• [Required work]: Count the lines in the listing below that contain the string "shown", where case counts. Reply with the number alone.

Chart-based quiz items
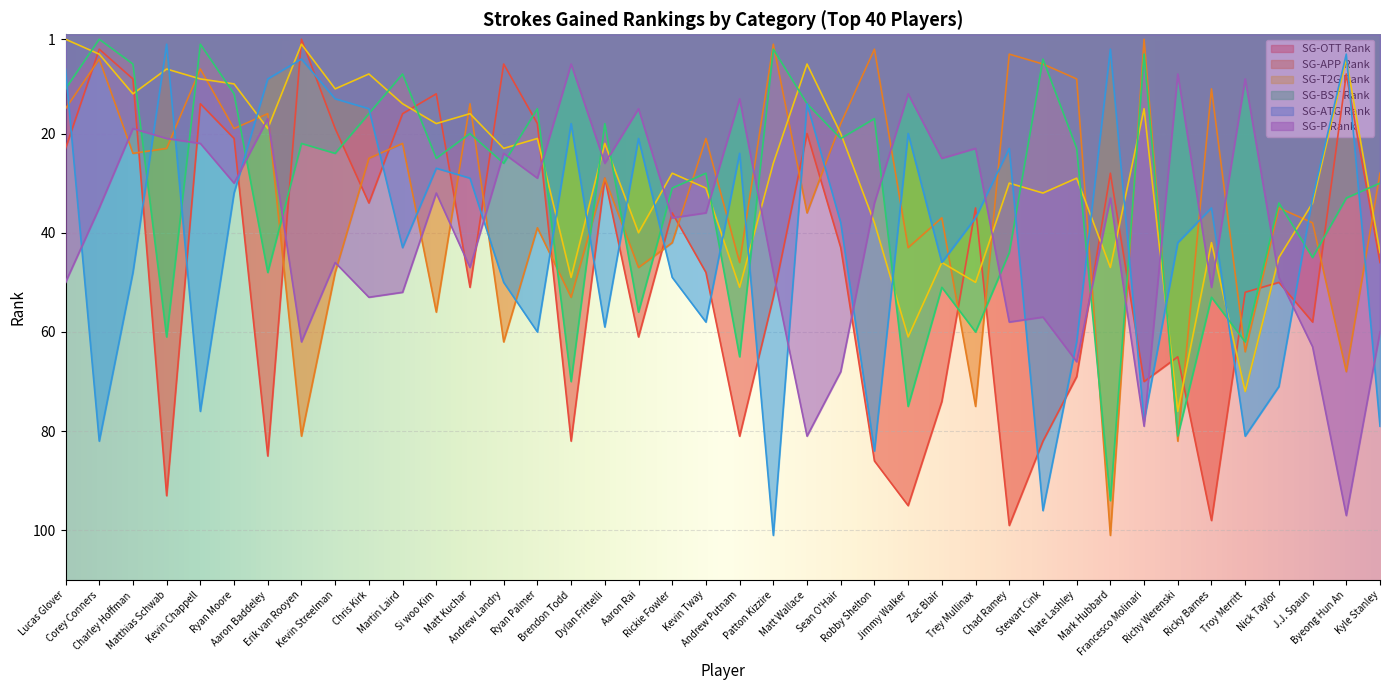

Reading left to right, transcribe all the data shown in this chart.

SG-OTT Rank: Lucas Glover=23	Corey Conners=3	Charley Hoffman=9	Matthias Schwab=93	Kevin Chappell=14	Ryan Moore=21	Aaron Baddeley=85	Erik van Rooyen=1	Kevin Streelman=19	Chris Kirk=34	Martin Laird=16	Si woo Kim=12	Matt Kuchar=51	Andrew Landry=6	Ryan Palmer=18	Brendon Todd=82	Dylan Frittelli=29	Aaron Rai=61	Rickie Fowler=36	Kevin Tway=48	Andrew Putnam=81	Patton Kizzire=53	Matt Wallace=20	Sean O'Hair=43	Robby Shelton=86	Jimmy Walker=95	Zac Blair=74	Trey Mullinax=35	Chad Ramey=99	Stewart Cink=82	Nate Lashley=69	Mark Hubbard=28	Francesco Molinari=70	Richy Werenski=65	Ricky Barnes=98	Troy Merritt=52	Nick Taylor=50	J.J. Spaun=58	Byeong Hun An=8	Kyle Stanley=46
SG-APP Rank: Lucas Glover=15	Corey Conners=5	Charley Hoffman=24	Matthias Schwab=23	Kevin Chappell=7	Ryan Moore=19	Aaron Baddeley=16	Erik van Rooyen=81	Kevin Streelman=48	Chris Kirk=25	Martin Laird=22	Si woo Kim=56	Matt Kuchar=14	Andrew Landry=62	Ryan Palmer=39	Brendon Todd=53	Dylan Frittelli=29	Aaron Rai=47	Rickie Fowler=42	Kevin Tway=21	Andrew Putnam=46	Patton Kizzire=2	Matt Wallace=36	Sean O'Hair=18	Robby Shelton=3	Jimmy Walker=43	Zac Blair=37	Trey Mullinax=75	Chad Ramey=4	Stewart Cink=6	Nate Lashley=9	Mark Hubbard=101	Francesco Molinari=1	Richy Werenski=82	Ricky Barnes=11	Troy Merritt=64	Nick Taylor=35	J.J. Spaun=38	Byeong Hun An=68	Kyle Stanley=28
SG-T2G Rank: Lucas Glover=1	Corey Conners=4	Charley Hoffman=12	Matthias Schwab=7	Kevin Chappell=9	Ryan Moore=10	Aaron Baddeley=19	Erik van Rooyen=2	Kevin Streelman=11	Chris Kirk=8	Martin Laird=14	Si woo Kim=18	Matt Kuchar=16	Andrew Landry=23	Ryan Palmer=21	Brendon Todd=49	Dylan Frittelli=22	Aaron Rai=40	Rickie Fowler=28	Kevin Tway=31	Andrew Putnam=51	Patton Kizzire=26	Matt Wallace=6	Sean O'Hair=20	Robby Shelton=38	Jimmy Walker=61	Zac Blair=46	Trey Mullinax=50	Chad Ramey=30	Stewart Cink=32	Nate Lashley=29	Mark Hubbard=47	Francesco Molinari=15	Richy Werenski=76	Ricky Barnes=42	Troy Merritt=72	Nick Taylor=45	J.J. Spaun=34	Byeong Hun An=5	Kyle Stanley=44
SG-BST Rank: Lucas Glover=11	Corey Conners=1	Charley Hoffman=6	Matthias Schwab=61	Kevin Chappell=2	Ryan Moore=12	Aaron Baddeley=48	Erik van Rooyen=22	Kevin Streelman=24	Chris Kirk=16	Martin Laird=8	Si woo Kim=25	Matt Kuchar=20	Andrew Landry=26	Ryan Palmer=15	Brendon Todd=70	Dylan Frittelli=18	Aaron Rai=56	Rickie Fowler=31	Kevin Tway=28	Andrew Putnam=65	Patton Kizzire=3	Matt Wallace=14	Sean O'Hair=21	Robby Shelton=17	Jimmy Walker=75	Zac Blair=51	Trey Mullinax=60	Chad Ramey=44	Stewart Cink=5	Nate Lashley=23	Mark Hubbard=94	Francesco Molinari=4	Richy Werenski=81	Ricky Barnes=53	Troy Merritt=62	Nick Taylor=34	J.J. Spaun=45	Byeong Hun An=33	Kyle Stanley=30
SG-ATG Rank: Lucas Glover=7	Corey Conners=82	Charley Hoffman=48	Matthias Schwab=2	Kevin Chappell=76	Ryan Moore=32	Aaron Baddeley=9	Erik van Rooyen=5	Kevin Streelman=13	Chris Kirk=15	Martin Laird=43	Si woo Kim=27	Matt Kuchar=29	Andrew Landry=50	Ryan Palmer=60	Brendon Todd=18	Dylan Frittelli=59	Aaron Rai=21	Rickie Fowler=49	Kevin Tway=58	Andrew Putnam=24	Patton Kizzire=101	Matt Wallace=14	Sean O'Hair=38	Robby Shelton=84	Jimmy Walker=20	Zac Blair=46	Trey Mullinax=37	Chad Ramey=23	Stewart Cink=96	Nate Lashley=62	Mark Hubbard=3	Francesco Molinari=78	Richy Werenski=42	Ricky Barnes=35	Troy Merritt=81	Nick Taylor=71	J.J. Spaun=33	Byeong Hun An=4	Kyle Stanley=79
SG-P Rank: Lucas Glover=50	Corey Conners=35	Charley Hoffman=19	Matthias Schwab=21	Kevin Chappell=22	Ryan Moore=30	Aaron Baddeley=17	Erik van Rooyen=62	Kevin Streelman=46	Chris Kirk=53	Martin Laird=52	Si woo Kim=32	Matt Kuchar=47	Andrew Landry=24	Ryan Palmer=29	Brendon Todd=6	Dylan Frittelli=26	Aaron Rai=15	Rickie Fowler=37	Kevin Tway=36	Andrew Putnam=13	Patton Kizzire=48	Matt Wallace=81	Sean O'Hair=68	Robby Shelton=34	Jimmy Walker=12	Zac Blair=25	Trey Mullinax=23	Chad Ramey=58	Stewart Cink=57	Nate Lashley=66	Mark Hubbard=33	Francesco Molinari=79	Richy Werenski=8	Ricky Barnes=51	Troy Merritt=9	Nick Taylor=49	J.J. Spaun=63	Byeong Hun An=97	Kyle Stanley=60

• [Response area]: 1